#### [WHAT THE TASK REQUIRES]
Please say how many lines in the records below contain the word "über", giving only the number.

[Stored data entries]
......

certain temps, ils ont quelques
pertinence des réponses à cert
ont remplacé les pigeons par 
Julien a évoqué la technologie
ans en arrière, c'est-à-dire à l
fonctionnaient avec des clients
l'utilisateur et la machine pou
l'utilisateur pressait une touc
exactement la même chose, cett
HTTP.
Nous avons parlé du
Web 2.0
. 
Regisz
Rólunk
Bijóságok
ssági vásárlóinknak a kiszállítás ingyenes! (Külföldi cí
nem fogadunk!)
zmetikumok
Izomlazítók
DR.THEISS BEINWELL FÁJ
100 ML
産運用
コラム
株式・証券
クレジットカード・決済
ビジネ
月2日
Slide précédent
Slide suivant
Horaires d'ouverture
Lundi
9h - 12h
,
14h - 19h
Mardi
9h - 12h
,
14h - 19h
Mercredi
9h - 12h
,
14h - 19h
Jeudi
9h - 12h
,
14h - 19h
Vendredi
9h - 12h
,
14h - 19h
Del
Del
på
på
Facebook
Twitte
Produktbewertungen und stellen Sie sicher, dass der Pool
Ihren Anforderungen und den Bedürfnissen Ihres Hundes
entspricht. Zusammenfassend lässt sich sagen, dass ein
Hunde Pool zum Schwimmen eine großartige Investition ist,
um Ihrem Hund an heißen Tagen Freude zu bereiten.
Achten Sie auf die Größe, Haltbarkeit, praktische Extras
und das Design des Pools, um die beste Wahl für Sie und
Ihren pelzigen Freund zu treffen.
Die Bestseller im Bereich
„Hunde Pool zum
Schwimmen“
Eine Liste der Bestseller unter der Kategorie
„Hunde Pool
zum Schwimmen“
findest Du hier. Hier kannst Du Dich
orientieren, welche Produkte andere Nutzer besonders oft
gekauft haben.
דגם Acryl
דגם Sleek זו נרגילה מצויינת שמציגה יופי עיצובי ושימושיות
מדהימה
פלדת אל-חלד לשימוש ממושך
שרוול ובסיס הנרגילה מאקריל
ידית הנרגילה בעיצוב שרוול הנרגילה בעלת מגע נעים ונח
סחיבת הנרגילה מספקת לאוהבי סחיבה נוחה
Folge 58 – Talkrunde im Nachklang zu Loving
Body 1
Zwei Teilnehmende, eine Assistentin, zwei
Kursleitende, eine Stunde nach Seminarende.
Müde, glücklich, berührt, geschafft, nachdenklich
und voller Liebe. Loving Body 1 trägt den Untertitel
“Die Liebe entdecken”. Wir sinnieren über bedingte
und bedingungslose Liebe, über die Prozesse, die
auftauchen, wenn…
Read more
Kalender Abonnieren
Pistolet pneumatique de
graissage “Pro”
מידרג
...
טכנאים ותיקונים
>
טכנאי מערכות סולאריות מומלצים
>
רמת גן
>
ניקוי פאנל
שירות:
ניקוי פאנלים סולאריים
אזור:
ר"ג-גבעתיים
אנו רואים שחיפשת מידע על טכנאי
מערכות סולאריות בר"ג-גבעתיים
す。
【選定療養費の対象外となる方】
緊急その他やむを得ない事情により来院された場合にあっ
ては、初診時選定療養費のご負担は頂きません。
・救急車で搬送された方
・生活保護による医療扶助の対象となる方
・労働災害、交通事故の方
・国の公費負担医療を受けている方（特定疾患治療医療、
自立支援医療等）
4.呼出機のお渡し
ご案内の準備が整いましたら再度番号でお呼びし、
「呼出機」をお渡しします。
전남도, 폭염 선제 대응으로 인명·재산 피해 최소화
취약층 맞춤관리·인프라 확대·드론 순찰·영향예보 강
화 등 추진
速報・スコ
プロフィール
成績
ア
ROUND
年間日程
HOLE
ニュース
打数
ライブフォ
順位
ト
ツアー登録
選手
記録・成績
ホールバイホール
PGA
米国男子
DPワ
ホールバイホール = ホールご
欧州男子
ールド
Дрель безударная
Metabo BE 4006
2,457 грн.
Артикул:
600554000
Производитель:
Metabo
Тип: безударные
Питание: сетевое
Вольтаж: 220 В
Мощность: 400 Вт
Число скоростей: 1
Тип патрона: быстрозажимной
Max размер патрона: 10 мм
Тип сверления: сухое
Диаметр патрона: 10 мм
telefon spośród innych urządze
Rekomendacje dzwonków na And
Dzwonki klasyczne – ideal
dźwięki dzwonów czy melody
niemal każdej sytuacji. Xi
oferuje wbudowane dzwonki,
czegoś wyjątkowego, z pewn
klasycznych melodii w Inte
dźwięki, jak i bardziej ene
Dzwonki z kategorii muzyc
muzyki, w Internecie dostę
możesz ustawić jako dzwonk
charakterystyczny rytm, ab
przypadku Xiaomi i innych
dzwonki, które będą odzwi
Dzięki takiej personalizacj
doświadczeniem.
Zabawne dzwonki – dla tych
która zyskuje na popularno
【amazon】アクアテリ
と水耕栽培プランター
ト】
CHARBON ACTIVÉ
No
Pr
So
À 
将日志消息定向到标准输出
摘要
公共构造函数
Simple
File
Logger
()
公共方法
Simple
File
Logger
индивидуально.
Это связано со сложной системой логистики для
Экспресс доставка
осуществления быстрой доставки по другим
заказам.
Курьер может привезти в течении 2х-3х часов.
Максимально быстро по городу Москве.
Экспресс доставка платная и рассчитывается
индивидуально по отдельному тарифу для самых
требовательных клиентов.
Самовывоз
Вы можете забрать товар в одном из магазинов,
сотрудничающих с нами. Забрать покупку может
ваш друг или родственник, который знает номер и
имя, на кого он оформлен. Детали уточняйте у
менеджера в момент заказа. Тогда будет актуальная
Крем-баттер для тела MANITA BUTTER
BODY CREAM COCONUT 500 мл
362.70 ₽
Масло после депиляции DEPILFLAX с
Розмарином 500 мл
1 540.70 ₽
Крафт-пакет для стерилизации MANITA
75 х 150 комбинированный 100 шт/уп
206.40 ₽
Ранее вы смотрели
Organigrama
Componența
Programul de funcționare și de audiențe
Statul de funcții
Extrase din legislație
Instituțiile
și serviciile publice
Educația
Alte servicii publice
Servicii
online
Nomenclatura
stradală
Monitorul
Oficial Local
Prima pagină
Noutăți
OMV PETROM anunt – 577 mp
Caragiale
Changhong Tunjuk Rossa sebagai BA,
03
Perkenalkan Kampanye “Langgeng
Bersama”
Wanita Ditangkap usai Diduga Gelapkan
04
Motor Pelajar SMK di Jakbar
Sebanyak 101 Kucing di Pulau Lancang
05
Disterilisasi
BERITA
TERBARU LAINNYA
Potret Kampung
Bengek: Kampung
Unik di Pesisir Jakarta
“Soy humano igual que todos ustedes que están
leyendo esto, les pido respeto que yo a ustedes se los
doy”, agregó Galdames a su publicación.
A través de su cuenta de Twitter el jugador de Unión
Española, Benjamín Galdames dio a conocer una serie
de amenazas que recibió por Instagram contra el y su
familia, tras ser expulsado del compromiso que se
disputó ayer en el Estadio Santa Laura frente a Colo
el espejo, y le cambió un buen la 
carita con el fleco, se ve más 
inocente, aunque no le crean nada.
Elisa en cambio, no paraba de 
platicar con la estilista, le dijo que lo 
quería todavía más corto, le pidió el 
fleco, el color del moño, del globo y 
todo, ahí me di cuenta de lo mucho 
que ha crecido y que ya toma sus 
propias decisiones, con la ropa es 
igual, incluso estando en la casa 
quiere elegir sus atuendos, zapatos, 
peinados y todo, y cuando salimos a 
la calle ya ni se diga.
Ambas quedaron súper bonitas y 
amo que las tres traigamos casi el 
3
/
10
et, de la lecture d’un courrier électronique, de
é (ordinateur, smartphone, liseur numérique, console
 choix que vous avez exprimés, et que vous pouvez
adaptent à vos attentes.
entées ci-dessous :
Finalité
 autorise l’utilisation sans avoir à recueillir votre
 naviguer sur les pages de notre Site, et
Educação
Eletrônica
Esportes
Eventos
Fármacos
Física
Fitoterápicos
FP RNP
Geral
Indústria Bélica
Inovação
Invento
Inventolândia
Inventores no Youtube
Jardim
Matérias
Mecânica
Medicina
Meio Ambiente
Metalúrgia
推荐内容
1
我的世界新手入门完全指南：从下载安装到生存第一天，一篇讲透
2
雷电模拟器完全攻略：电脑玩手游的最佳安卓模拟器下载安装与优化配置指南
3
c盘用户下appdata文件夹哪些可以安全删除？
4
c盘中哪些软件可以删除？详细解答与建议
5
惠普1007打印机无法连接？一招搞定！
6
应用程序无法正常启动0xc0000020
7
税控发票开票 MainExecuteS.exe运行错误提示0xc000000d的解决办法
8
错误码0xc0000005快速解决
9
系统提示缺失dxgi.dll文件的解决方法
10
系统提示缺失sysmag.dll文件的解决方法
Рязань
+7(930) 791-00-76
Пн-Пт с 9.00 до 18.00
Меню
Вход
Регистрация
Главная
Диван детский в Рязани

......

#### [EXPECTED ANSWER]
2